▶ **TAREFAS A REALIZAR**:
A. Converta em uma tabela Markdown as linhas das entradas, começando na que contém "order: Malpighiales" e terminando na que contém "catalogue / barcode: US 2722487", sem incluir linhas em branco. Use a coluna n para o número de ordem de cada linha e a coluna Linha para o seu teor.
B. Dê prosseguimento à reportagem sobre a Justiça do Trabalho a partir do ponto em que ela para.

▶ **DOCUMENTO**:
Para TST, "quem está empregado não procura seus direitos, pois as relações de emprego são precárias"

Justiça do Trabalho só atende desempregado

FÁTIMA FERNANDES
CLAUDIA ROLLI

DA REPORTAGEM LOCAL

A Justiça do Trabalho, criada no Brasil na década de 40 para resolver conflitos entre patrões e empregados, se transformou na Justiça dos desempregados.
Pelo menos 80% dos processos que chegam às mãos dos juízes trabalhistas -quase 2 milhões por ano- são movidos por quem está sem emprego, informa levantamento recente do TST (Tribunal Superior do Trabalho). No caso dos outros 20%, boa parte das ações é contra ex-patrões.
Em vez de intermediar impasses entre empregado e empregador enquanto o contrato de trabalho está em vigor, o trabalhador recorre à Justiça só após romper o vínculo de emprego. Até porque, se correr atrás dos seus direitos antes, ele é demitido.
O fato de a Justiça ser acionada quase que exclusivamente por desempregados será tema de debate na reforma trabalhista que o governo Lula quer realizar. Existe uma polêmica entre os especialistas sobre o papel da Justiça.
Desemprego recorde, falta de fiscalização para o cumprimento de leis trabalhistas, boicote das empresas para contratar quem recorre à Justiça e o fim da estabilidade no emprego, com a criação do FGTS (Fundo de Garantia do Tempo de Serviço), explicam, na opinião de especialistas, a procura da Justiça por desempregados.

Precarização do emprego
"Quem está empregado não procura os seus direitos na Justiça porque as relações de emprego estão cada vez mais precárias", afirma o ministro Francisco Fausto, presidente do TST. A precarização no emprego, diz, é resultado da globalização da economia e da reestruturação das empresas, que enxugaram custos, automatizaram a produção e cortaram vagas.
O trabalhador também teme ir à Justiça porque existe no país uma cultura de represália aos que buscam seus direitos, afirma Hugo Melo Filho, presidente Anamatra (Associação Nacional dos Magistrados da Justiça do Trabalho). A lista negra -documento que circula entre as empresas para identificar se o trabalhador recorreu à Justiça-, diz, é prova disso.

▶ **DADOS FORNECIDOS**:
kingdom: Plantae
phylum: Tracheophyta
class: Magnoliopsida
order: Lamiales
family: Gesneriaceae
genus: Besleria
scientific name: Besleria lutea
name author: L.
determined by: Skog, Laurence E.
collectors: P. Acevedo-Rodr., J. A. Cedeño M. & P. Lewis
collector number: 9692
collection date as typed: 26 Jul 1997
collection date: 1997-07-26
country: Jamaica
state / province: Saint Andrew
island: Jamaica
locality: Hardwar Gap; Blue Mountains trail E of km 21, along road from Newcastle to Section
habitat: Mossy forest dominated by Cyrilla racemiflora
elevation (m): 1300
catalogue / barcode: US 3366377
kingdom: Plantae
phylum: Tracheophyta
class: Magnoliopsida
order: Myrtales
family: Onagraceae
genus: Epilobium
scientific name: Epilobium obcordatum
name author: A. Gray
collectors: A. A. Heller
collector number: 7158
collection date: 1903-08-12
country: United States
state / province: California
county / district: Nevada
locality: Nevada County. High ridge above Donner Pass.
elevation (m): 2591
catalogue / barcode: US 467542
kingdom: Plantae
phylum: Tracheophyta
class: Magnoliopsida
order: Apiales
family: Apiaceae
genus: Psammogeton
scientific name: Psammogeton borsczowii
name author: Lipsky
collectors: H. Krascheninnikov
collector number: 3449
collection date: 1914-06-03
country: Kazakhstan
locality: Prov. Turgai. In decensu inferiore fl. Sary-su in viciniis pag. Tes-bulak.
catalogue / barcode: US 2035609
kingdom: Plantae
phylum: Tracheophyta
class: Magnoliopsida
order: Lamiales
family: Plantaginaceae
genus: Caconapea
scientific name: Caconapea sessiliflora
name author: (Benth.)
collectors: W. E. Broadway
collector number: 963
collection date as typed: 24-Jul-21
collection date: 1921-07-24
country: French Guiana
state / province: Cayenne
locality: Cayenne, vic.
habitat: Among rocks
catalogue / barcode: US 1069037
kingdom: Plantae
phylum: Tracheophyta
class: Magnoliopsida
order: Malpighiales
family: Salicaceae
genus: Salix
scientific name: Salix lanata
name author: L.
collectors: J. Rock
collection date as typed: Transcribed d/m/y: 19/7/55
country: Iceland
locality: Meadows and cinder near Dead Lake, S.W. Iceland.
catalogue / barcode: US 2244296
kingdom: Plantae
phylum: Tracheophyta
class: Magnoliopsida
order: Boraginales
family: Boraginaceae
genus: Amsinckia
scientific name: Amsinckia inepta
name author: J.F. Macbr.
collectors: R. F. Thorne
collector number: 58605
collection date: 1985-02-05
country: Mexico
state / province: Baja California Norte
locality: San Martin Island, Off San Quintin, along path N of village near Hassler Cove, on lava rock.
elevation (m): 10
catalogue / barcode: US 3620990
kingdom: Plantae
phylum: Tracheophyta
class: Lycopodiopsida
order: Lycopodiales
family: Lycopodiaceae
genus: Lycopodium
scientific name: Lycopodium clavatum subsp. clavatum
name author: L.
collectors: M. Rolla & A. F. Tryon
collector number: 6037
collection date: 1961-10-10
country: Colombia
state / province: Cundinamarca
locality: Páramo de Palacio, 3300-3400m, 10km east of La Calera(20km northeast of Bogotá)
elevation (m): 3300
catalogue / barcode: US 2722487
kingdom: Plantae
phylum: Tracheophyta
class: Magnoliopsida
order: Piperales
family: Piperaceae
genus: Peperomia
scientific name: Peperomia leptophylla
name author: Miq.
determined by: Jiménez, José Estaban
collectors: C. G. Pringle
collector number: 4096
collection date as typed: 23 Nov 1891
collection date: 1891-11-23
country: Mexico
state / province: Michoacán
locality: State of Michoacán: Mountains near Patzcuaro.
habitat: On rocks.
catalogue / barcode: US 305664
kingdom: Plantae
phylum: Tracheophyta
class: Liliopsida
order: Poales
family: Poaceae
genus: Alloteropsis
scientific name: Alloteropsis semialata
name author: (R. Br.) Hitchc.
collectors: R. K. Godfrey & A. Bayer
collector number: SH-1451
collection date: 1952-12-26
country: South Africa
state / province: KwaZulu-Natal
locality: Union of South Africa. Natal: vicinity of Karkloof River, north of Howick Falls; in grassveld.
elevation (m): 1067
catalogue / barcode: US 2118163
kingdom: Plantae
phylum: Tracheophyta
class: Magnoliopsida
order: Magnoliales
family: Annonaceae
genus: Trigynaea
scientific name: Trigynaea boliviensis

▶ **RESPOSTAS ÀS TAREFAS**:
A.
| n | Linha |
|---|---|
| 1 | order: Malpighiales |
| 2 | family: Salicaceae |
| 3 | genus: Salix |
| 4 | scientific name: Salix lanata |
| 5 | name author: L. |
| 6 | collectors: J. Rock |
| 7 | collection date as typed: Transcribed d/m/y: 19/7/55 |
| 8 | country: Iceland |
| 9 | locality: Meadows and cinder near Dead Lake, S.W. Iceland. |
| 10 | catalogue / barcode: US 2244296 |
| 11 | kingdom: Plantae |
| 12 | phylum: Tracheophyta |
| 13 | class: Magnoliopsida |
| 14 | order: Boraginales |
| 15 | family: Boraginaceae |
| 16 | genus: Amsinckia |
| 17 | scientific name: Amsinckia inepta |
| 18 | name author: J.F. Macbr. |
| 19 | collectors: R. F. Thorne |
| 20 | collector number: 58605 |
| 21 | collection date: 1985-02-05 |
| 22 | country: Mexico |
| 23 | state / province: Baja California Norte |
| 24 | locality: San Martin Island, Off San Quintin, along path N of village near Hassler Cove, on lava rock. |
| 25 | elevation (m): 10 |
| 26 | catalogue / barcode: US 3620990 |
| 27 | kingdom: Plantae |
| 28 | phylum: Tracheophyta |
| 29 | class: Lycopodiopsida |
| 30 | order: Lycopodiales |
| 31 | family: Lycopodiaceae |
| 32 | genus: Lycopodium |
| 33 | scientific name: Lycopodium clavatum subsp. clavatum |
| 34 | name author: L. |
| 35 | collectors: M. Rolla & A. F. Tryon |
| 36 | collector number: 6037 |
| 37 | collection date: 1961-10-10 |
| 38 | country: Colombia |
| 39 | state / province: Cundinamarca |
| 40 | locality: Páramo de Palacio, 3300-3400m, 10km east of La Calera(20km northeast of Bogotá) |
| 41 | elevation (m): 3300 |
| 42 | catalogue / barcode: US 2722487 |

B.
"Quando a empresa não participa do esquema de lista negra, exige, na hora de contratar, certidão negativa para que o trabalhador prove que não está movendo ação contra outro empregador. Essa é a realidade no país hoje", afirma.
O Brasil é recordista mundial em processos trabalhistas, segundo levantamento recente do Banco Mundial. Enquanto no Brasil são movidos cerca de 2 milhões de processos trabalhistas por ano, nos Estados Unidos esse número não passa de 75 mil. No Japão, a média é de 2.500 ações por ano.

Legislação complexa
"Isso acontece também porque a legislação trabalhista é muito complexa. Às vezes, por mais organizado que seja um departamento pessoal de uma empresa, ele comete erros devido à minuciosidade da lei", diz Valério Augusto do Carmo, diretor-geral de coordenação judiciária do TST.
Na sua análise, o volume de processos trabalhistas também varia de acordo com o desempenho da economia brasileira. Quando o país vai bem, o trabalhador reclama menos, até porque ele tem mais chance de estar empregado. Quando vai mal, a procura pela Justiça do Trabalho aumenta.
Para o professor da USP José Pastore, a lei trabalhista, além de "velha e detalhista", limita o espaço de negociação entre patrões e empregados. Na sua avaliação, o que é acertado entre as partes não dá "encrenca".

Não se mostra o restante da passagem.